=== Data extract ===
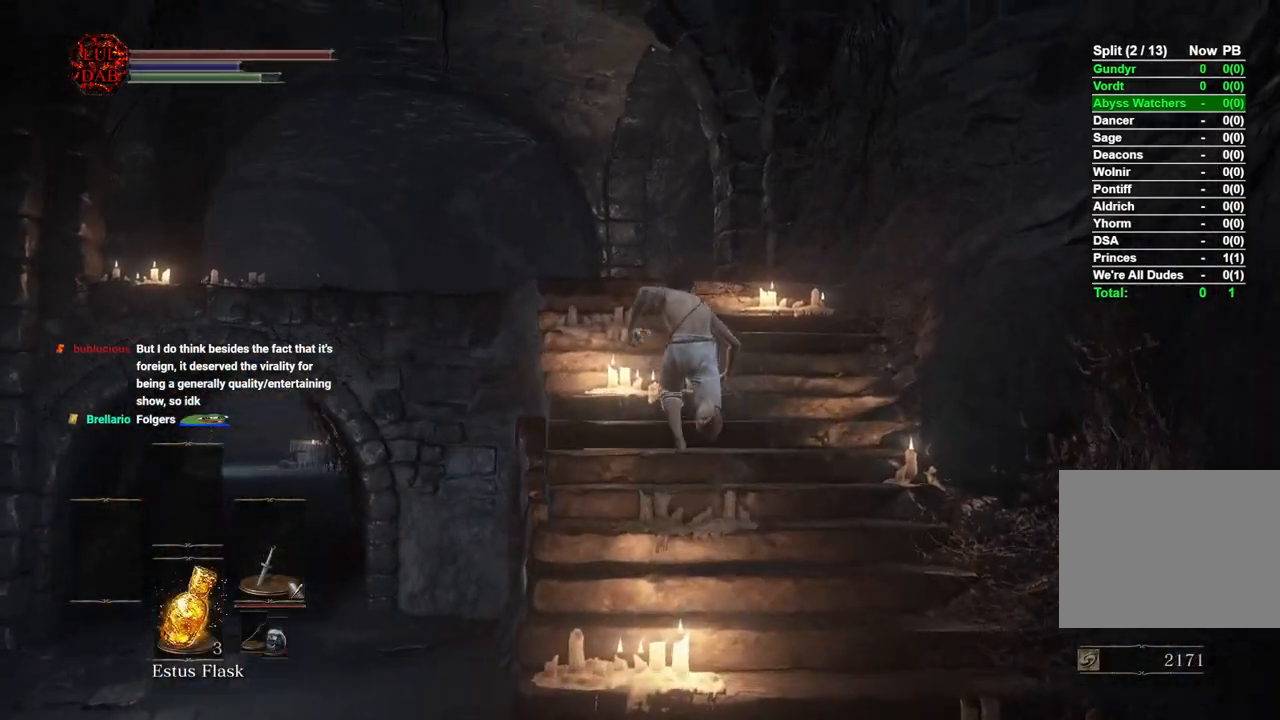
{"buttons": ["CIRCLE"], "left_stick": "up", "right_stick": "center", "events": [[167, "right_stick", "center"], [367, "right_stick", "down-left"], [500, "right_stick", "center"]]}
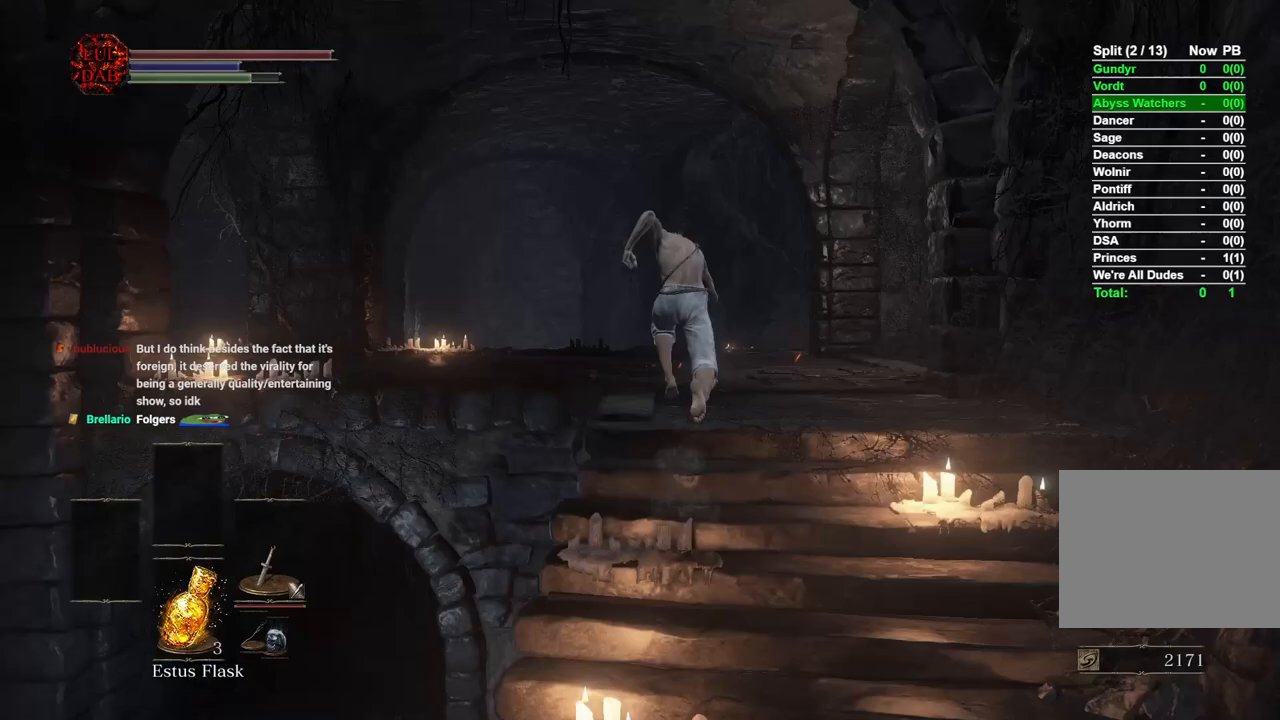
{"buttons": ["CIRCLE"], "left_stick": "up", "right_stick": "down-left", "events": [[233, "right_stick", "down-left"], [267, "CIRCLE", "up"], [483, "CIRCLE", "down"]]}
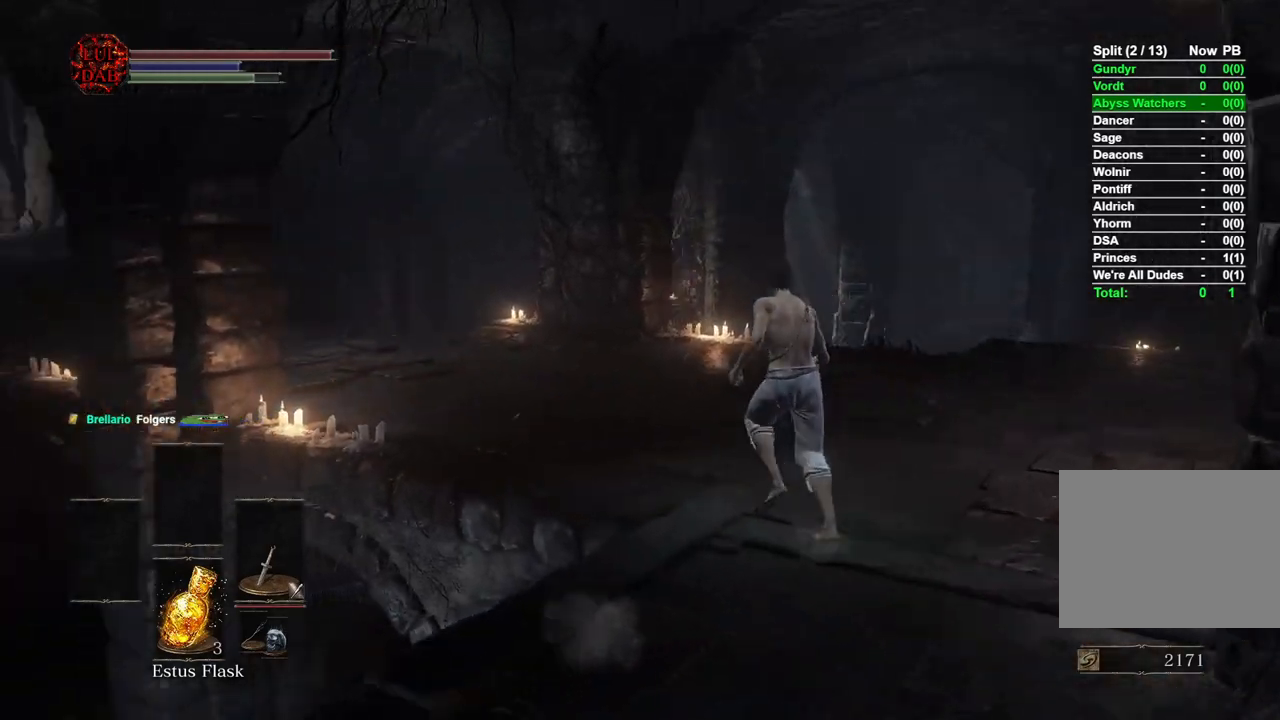
{"buttons": ["CIRCLE"], "left_stick": "up", "right_stick": "center", "events": [[300, "right_stick", "center"]]}
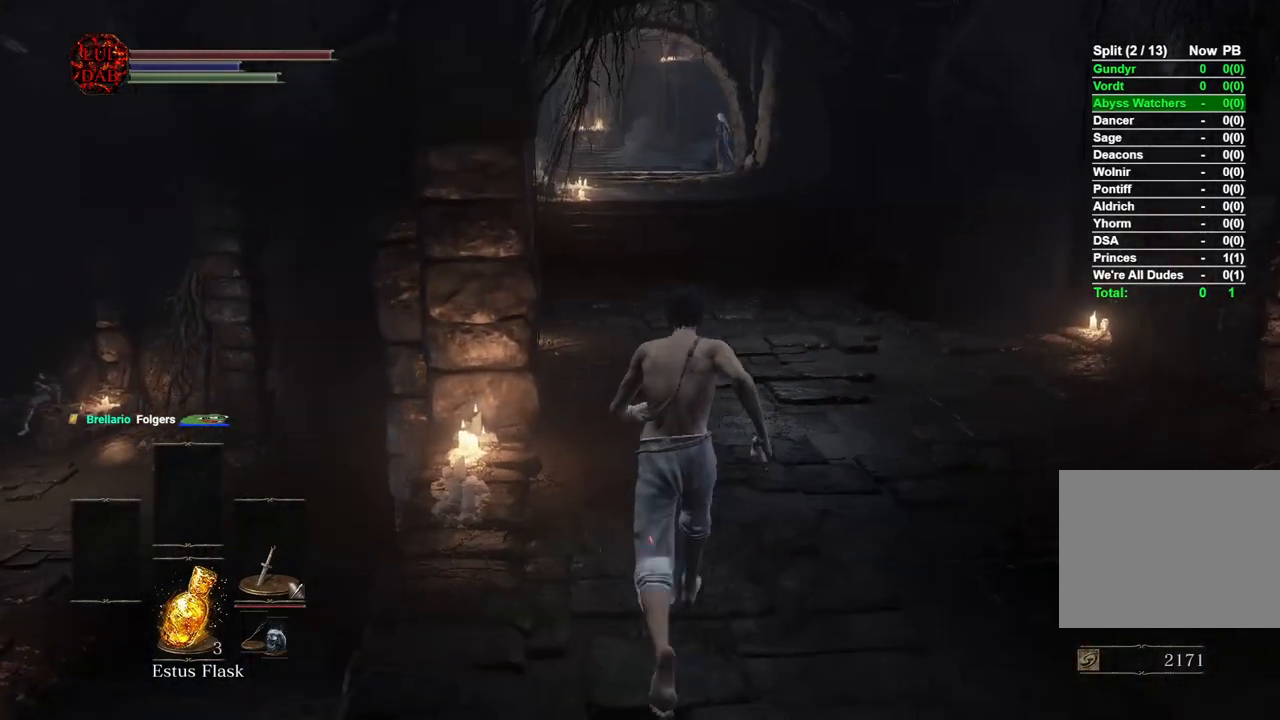
{"buttons": ["CIRCLE"], "left_stick": "up", "right_stick": "center", "events": []}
===
> [Exercise]: The listing above should be repeated word for word, pictures removed.

> [Response to the exercise]:
{"buttons": ["CIRCLE"], "left_stick": "up", "right_stick": "center", "events": [[167, "right_stick", "center"], [367, "right_stick", "down-left"], [500, "right_stick", "center"]]}
{"buttons": ["CIRCLE"], "left_stick": "up", "right_stick": "down-left", "events": [[233, "right_stick", "down-left"], [267, "CIRCLE", "up"], [483, "CIRCLE", "down"]]}
{"buttons": ["CIRCLE"], "left_stick": "up", "right_stick": "center", "events": [[300, "right_stick", "center"]]}
{"buttons": ["CIRCLE"], "left_stick": "up", "right_stick": "center", "events": []}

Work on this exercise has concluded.